*WHAT IS ASKED*.
Rewrite the records from the line containing "name author: (Pennell) H.S. Irwin & Barneby" through the line containing "scientific name: Solidago glomerata", both included, changing "county / district" to "county or district" and leaving everything else as it stands.
>> BEGIN
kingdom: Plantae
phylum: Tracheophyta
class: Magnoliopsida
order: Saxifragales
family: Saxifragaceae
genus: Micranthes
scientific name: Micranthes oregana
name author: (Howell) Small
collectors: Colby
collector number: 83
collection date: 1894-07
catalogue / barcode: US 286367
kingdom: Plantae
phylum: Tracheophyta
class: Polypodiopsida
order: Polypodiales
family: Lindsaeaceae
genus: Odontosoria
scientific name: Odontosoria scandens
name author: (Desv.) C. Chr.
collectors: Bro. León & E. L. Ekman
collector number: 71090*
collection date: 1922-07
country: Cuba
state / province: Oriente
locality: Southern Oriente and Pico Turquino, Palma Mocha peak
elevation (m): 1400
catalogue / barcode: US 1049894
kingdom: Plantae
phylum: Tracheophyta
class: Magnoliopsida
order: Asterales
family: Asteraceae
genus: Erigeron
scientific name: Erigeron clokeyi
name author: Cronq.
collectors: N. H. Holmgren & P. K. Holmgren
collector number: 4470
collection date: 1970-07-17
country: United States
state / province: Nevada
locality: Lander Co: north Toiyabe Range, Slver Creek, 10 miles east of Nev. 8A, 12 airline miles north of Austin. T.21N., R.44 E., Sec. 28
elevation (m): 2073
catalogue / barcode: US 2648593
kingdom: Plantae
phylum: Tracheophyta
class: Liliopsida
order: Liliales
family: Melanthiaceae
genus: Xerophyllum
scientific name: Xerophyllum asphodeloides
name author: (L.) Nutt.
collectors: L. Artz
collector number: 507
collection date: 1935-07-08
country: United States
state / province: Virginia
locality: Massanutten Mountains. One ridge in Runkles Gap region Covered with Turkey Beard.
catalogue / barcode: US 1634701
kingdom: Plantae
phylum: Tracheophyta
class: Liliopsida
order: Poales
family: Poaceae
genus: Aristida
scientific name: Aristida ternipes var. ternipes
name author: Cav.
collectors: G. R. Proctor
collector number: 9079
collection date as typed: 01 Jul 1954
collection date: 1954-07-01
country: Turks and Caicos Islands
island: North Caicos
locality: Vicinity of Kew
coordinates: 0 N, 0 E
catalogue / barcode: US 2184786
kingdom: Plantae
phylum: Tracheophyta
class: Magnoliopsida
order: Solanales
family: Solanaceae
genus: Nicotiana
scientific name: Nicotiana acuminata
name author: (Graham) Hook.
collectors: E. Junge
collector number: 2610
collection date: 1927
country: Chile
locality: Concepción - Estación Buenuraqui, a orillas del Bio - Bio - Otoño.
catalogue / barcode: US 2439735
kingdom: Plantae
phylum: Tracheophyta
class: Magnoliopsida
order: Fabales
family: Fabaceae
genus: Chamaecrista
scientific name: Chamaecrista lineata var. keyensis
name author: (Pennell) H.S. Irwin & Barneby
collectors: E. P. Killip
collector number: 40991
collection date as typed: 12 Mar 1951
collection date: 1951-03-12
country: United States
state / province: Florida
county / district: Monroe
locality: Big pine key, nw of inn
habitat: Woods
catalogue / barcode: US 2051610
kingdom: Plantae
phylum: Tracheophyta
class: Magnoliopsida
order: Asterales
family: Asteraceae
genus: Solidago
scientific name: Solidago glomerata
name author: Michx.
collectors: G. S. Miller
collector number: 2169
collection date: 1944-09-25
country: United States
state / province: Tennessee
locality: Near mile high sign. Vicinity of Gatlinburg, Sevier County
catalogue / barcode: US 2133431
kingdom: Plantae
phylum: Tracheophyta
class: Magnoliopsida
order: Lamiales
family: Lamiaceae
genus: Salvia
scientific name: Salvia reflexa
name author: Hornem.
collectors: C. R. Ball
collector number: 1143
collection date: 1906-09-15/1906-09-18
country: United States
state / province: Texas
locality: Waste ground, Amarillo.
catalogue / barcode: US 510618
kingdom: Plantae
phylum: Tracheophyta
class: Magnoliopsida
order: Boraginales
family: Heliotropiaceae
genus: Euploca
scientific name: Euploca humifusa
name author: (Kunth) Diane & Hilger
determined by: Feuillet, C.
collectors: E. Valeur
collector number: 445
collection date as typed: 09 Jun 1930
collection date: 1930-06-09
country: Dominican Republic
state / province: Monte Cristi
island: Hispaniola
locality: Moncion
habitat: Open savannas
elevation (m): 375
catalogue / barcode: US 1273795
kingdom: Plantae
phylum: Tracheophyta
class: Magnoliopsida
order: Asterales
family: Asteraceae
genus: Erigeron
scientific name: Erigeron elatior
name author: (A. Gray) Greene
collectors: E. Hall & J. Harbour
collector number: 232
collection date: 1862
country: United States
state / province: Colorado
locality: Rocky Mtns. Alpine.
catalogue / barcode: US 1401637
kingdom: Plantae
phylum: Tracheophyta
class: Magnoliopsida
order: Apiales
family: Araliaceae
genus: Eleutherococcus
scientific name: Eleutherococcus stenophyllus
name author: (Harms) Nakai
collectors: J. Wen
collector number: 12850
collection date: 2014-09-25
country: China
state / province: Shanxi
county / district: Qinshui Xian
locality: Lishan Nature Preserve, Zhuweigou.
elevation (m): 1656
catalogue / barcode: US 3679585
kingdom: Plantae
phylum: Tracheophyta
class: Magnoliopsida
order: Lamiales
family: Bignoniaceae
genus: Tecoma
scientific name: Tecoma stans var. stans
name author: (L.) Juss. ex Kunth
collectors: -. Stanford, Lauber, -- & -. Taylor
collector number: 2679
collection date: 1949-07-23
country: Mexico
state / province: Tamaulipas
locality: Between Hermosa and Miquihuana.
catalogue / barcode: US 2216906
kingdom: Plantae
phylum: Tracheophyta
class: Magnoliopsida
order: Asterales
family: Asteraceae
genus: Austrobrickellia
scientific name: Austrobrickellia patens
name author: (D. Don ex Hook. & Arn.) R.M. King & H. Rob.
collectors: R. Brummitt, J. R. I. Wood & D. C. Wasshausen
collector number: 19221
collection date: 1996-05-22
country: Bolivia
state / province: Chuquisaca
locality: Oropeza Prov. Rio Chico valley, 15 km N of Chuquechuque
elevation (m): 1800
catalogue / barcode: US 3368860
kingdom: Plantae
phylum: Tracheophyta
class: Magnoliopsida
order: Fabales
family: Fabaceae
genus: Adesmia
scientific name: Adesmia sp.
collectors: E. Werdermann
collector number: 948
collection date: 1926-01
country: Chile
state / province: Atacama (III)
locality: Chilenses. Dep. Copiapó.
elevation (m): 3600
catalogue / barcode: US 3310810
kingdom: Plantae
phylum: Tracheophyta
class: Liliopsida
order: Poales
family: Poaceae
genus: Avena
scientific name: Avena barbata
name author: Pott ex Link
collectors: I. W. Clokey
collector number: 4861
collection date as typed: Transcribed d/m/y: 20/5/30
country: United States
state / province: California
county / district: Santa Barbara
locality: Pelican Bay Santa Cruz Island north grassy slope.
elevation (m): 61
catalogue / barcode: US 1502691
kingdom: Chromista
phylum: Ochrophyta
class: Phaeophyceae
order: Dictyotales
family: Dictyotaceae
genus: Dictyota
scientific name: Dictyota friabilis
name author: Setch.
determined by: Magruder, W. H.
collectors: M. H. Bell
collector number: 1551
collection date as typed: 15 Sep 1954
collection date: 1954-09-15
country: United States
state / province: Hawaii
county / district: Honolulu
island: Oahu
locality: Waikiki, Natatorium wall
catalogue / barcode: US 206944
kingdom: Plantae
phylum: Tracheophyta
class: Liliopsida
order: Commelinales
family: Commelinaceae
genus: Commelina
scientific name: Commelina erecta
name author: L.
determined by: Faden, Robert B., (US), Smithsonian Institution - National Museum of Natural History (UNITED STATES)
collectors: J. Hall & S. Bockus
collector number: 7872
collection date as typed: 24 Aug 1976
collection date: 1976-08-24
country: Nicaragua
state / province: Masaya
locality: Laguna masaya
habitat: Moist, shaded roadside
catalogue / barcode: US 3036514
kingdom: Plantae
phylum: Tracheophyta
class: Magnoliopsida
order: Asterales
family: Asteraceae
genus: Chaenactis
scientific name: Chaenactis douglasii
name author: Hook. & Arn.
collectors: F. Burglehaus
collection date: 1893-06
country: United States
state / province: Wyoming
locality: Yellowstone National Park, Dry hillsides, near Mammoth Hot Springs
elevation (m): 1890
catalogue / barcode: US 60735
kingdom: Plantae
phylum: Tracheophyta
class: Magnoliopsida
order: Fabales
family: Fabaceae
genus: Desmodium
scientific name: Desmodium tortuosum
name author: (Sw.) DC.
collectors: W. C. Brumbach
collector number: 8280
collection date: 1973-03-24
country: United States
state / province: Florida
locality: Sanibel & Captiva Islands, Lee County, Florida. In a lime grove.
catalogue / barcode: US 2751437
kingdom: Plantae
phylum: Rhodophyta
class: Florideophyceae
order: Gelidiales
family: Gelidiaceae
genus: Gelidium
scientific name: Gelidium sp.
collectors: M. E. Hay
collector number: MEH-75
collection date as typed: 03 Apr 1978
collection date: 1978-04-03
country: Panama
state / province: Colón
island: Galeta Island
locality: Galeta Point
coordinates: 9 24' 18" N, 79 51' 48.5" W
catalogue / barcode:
>> END
*CORRECT RESPONSE*.
name author: (Pennell) H.S. Irwin & Barneby
collectors: E. P. Killip
collector number: 40991
collection date as typed: 12 Mar 1951
collection date: 1951-03-12
country: United States
state / province: Florida
county or district: Monroe
locality: Big pine key, nw of inn
habitat: Woods
catalogue / barcode: US 2051610
kingdom: Plantae
phylum: Tracheophyta
class: Magnoliopsida
order: Asterales
family: Asteraceae
genus: Solidago
scientific name: Solidago glomerata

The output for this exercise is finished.